Pretty certain I broke it when I was working on it and put the initialization at the top level instead of in class_schema() itself… I'll take a closer look tomorrow.

WRT asyncio, I initially thought about using contextvars [1] for this, but it's only available since 3.7 and marshmallow-dataclass still supports 3.6 so… I didn't want to use a plain global as I was afraid it would break anytime callers used it from different threads (though I'm not sure any part of the module are really used "dynamically" to create schema on the fly from e.g. generated dataclasses).

[1] https://docs.python.org/3/library/contextvars.html

I think using threading.local is fine (and more generally applicable than contextvars). I don't work with threading.local much but I think you are correct that moving where the initialization happens should probably fix this.

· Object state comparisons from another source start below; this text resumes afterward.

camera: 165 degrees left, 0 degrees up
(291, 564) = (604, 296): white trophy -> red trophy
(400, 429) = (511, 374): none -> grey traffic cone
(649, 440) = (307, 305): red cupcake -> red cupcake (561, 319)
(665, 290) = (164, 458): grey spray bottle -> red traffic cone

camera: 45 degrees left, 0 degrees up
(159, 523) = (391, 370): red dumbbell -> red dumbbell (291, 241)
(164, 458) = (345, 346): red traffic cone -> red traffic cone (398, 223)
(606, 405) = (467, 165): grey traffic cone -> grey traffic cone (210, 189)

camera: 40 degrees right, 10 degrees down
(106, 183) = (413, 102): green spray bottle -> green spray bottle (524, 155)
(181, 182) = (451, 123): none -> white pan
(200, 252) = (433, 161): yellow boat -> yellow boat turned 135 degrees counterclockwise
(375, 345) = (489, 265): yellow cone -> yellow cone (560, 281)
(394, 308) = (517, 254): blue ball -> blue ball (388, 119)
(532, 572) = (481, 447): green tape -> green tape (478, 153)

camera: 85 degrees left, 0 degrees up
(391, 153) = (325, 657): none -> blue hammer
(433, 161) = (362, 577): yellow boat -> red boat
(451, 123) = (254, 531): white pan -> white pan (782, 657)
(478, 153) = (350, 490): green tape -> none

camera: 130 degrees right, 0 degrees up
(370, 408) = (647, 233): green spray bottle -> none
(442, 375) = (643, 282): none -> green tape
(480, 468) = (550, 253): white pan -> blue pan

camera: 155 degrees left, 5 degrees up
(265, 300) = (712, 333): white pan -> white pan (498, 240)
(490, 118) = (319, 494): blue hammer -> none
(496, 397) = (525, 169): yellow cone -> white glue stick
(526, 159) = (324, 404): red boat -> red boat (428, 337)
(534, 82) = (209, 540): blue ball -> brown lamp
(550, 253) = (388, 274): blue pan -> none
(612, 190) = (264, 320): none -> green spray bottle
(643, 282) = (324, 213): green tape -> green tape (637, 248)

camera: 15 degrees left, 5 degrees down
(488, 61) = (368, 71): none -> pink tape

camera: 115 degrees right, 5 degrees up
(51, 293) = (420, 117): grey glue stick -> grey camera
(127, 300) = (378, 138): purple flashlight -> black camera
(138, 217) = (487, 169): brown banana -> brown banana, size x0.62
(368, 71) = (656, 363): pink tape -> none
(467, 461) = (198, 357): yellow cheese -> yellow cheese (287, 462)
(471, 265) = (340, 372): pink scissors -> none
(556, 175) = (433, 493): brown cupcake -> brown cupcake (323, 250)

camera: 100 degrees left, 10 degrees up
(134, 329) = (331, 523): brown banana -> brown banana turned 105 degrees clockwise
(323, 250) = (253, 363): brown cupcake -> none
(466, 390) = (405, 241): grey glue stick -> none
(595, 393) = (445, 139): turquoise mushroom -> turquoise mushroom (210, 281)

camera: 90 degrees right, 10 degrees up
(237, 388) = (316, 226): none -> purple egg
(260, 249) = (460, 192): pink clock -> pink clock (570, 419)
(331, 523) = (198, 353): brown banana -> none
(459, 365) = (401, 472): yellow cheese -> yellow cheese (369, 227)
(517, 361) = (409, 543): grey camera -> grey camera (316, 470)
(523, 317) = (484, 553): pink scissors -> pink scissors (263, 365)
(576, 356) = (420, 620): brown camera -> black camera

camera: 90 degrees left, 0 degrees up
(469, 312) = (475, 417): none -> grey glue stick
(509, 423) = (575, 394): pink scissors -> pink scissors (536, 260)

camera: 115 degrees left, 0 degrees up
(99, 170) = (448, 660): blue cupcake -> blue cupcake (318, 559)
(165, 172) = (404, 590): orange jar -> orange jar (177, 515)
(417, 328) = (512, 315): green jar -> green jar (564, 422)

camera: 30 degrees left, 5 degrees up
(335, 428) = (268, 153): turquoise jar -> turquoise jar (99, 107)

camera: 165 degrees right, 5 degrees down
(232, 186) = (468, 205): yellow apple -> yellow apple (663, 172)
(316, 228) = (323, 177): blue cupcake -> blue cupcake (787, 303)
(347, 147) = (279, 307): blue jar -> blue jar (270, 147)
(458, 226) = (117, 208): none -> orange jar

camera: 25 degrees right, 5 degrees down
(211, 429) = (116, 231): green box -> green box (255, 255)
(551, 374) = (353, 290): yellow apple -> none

I also encounter this issue. I hope this is solved soon.

It looks like the fix in #191 didn't actually do the trick. I still get the same issue with the 8.5.7 release. I think whatever solution is found to work for this problem should probably get a unit test added to avoid a regression.

Ok, someone please step in, and I'll add you as a collaborator to the repo. I have just been merging PRs recently, which have each introduced new bugs, and I don't really have the time to maintain this currently.

In the meantime could you please reopen this issue until it has been resolved?

@mivade @LostInDarkMath

I've just tried to reproduce this, without success. If it's still an issue, can someone let me know what python version and requirements.txt demonstrate the problem?

I have noticed #229, but, while related, that seems to be different than what's going on here. #229 is only excercised when field_for_schema is called outside of (and before) class_schema.

In my case, the error no longer occurred.

Looks resolved to me as well.

Great! Closing (until next time 😉).